Segment Start: Information given

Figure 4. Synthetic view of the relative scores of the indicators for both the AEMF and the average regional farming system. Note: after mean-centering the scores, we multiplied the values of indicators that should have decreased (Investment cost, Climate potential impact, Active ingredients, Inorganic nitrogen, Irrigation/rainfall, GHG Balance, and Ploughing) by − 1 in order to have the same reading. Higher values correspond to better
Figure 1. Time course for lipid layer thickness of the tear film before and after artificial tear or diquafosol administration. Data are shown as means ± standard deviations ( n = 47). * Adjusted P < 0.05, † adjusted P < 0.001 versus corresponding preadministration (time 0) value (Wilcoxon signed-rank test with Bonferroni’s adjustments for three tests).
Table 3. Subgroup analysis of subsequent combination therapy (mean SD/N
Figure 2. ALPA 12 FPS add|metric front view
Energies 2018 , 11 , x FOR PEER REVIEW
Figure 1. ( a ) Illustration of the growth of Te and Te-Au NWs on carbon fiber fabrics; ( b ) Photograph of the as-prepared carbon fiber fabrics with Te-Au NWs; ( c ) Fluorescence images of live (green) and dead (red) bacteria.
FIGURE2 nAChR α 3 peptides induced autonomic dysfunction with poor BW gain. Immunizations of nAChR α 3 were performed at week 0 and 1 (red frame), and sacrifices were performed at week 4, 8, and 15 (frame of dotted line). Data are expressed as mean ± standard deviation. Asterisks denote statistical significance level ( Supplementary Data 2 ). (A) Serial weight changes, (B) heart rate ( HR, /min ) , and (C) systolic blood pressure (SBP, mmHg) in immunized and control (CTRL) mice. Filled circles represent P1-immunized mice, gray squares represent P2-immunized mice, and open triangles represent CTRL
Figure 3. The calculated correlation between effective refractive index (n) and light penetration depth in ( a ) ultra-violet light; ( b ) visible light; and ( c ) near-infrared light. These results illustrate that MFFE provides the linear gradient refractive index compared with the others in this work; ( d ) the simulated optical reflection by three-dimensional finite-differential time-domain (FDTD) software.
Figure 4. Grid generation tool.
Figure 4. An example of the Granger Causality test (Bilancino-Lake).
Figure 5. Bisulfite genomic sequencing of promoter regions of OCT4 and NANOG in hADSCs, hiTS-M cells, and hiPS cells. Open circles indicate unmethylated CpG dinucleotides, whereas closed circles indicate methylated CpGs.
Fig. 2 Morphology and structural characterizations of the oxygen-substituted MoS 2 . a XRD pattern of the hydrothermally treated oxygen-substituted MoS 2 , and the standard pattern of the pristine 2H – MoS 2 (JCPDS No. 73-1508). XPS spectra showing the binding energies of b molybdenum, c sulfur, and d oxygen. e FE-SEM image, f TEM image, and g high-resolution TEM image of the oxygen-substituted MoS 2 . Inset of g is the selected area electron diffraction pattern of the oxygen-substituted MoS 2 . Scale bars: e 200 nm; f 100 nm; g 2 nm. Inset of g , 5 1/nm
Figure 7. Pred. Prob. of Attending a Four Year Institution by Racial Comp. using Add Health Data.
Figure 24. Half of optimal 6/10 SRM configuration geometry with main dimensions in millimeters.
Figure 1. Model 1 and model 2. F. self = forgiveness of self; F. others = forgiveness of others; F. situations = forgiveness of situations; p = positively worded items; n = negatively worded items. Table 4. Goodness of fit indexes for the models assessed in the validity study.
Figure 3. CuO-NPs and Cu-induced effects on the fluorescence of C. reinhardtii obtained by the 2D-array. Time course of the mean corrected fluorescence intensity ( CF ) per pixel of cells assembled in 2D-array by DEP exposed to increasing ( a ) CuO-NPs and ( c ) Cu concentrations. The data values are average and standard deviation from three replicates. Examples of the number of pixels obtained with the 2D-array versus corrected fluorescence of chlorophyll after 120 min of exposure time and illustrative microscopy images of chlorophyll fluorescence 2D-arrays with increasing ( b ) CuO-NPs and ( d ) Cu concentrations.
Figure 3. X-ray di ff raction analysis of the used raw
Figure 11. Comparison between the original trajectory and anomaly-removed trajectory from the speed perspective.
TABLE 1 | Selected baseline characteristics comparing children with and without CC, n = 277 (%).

Segment End: Information given

Task description -> Give the records back in full, word for word.

Answer area ->
Figure 4. Synthetic view of the relative scores of the indicators for both the AEMF and the average regional farming system. Note: after mean-centering the scores, we multiplied the values of indicators that should have decreased (Investment cost, Climate potential impact, Active ingredients, Inorganic nitrogen, Irrigation/rainfall, GHG Balance, and Ploughing) by − 1 in order to have the same reading. Higher values correspond to better
Figure 1. Time course for lipid layer thickness of the tear film before and after artificial tear or diquafosol administration. Data are shown as means ± standard deviations ( n = 47). * Adjusted P < 0.05, † adjusted P < 0.001 versus corresponding preadministration (time 0) value (Wilcoxon signed-rank test with Bonferroni’s adjustments for three tests).
Table 3. Subgroup analysis of subsequent combination therapy (mean SD/N
Figure 2. ALPA 12 FPS add|metric front view
Energies 2018 , 11 , x FOR PEER REVIEW
Figure 1. ( a ) Illustration of the growth of Te and Te-Au NWs on carbon fiber fabrics; ( b ) Photograph of the as-prepared carbon fiber fabrics with Te-Au NWs; ( c ) Fluorescence images of live (green) and dead (red) bacteria.
FIGURE2 nAChR α 3 peptides induced autonomic dysfunction with poor BW gain. Immunizations of nAChR α 3 were performed at week 0 and 1 (red frame), and sacrifices were performed at week 4, 8, and 15 (frame of dotted line). Data are expressed as mean ± standard deviation. Asterisks denote statistical significance level ( Supplementary Data 2 ). (A) Serial weight changes, (B) heart rate ( HR, /min ) , and (C) systolic blood pressure (SBP, mmHg) in immunized and control (CTRL) mice. Filled circles represent P1-immunized mice, gray squares represent P2-immunized mice, and open triangles represent CTRL
Figure 3. The calculated correlation between effective refractive index (n) and light penetration depth in ( a ) ultra-violet light; ( b ) visible light; and ( c ) near-infrared light. These results illustrate that MFFE provides the linear gradient refractive index compared with the others in this work; ( d ) the simulated optical reflection by three-dimensional finite-differential time-domain (FDTD) software.
Figure 4. Grid generation tool.
Figure 4. An example of the Granger Causality test (Bilancino-Lake).
Figure 5. Bisulfite genomic sequencing of promoter regions of OCT4 and NANOG in hADSCs, hiTS-M cells, and hiPS cells. Open circles indicate unmethylated CpG dinucleotides, whereas closed circles indicate methylated CpGs.
Fig. 2 Morphology and structural characterizations of the oxygen-substituted MoS 2 . a XRD pattern of the hydrothermally treated oxygen-substituted MoS 2 , and the standard pattern of the pristine 2H – MoS 2 (JCPDS No. 73-1508). XPS spectra showing the binding energies of b molybdenum, c sulfur, and d oxygen. e FE-SEM image, f TEM image, and g high-resolution TEM image of the oxygen-substituted MoS 2 . Inset of g is the selected area electron diffraction pattern of the oxygen-substituted MoS 2 . Scale bars: e 200 nm; f 100 nm; g 2 nm. Inset of g , 5 1/nm
Figure 7. Pred. Prob. of Attending a Four Year Institution by Racial Comp. using Add Health Data.
Figure 24. Half of optimal 6/10 SRM configuration geometry with main dimensions in millimeters.
Figure 1. Model 1 and model 2. F. self = forgiveness of self; F. others = forgiveness of others; F. situations = forgiveness of situations; p = positively worded items; n = negatively worded items. Table 4. Goodness of fit indexes for the models assessed in the validity study.
Figure 3. CuO-NPs and Cu-induced effects on the fluorescence of C. reinhardtii obtained by the 2D-array. Time course of the mean corrected fluorescence intensity ( CF ) per pixel of cells assembled in 2D-array by DEP exposed to increasing ( a ) CuO-NPs and ( c ) Cu concentrations. The data values are average and standard deviation from three replicates. Examples of the number of pixels obtained with the 2D-array versus corrected fluorescence of chlorophyll after 120 min of exposure time and illustrative microscopy images of chlorophyll fluorescence 2D-arrays with increasing ( b ) CuO-NPs and ( d ) Cu concentrations.
Figure 3. X-ray di ff raction analysis of the used raw
Figure 11. Comparison between the original trajectory and anomaly-removed trajectory from the speed perspective.
TABLE 1 | Selected baseline characteristics comparing children with and without CC, n = 277 (%).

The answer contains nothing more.